→ **DIRECTIONS FOR THIS TASK**
Find how many lines in the material below hold the word "depth". Reply with that figure alone.

____ MATERIAL SHOWN

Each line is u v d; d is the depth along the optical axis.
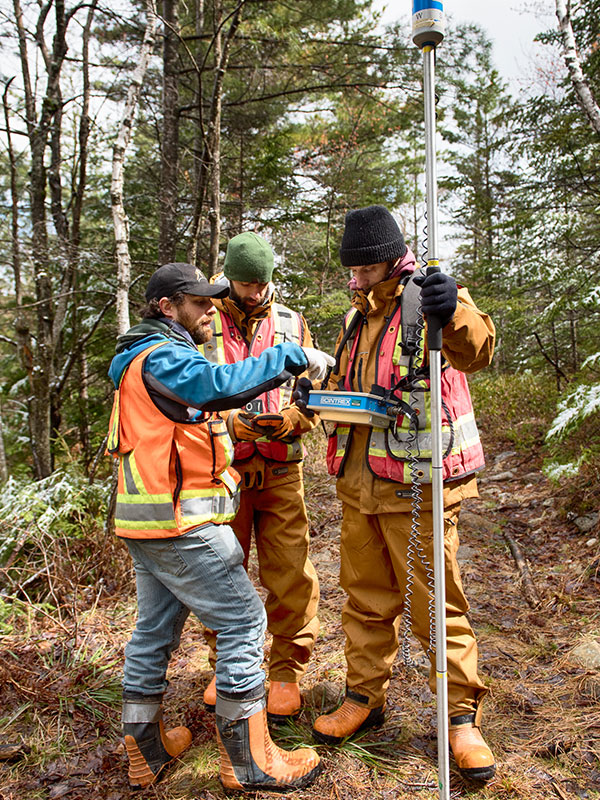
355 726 2.34
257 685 2.07
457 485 2.20
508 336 9.03
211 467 2.06
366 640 2.36
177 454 2.00
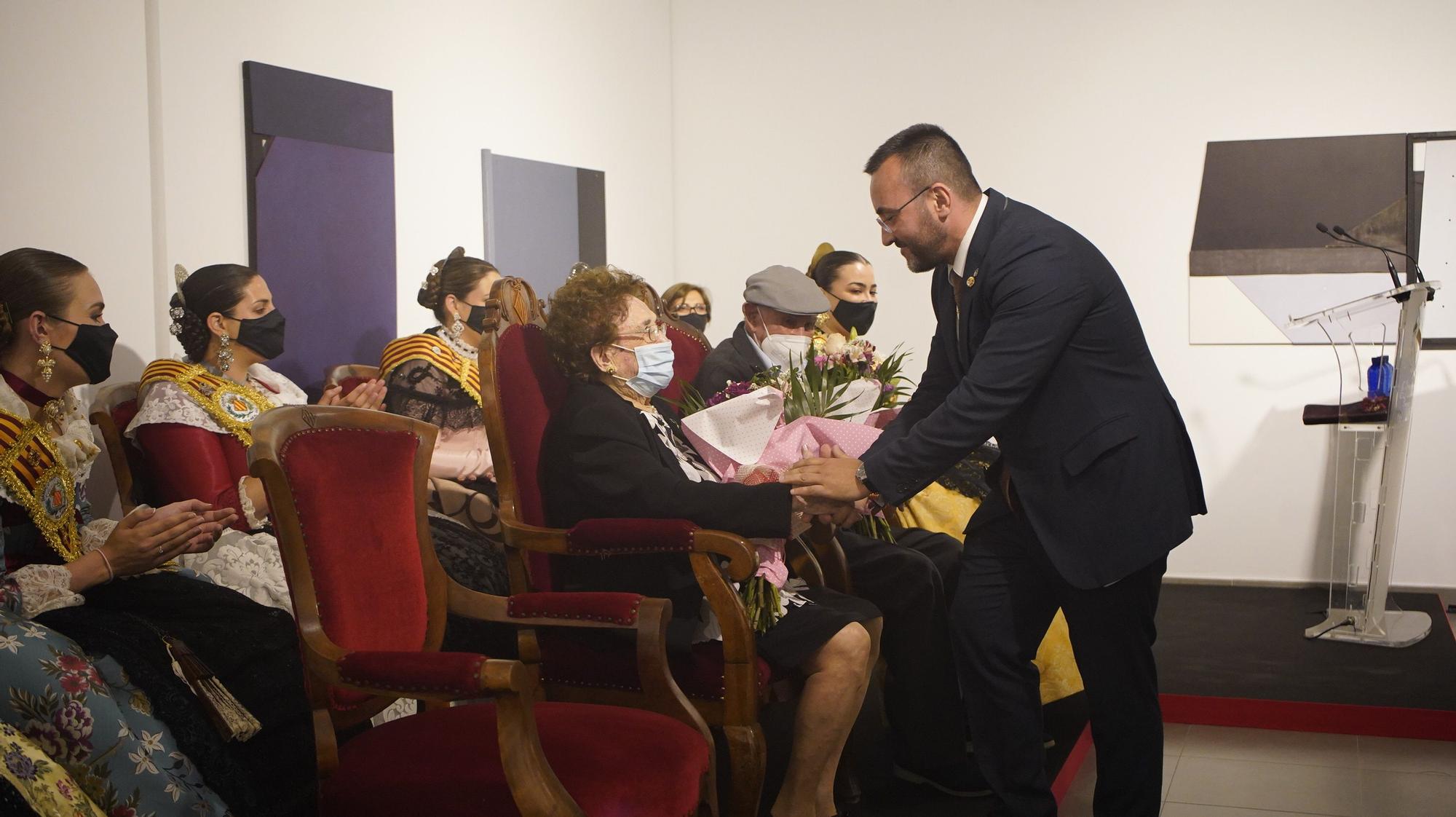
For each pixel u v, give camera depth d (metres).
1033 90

________

→ **WRITTEN ANSWER**
2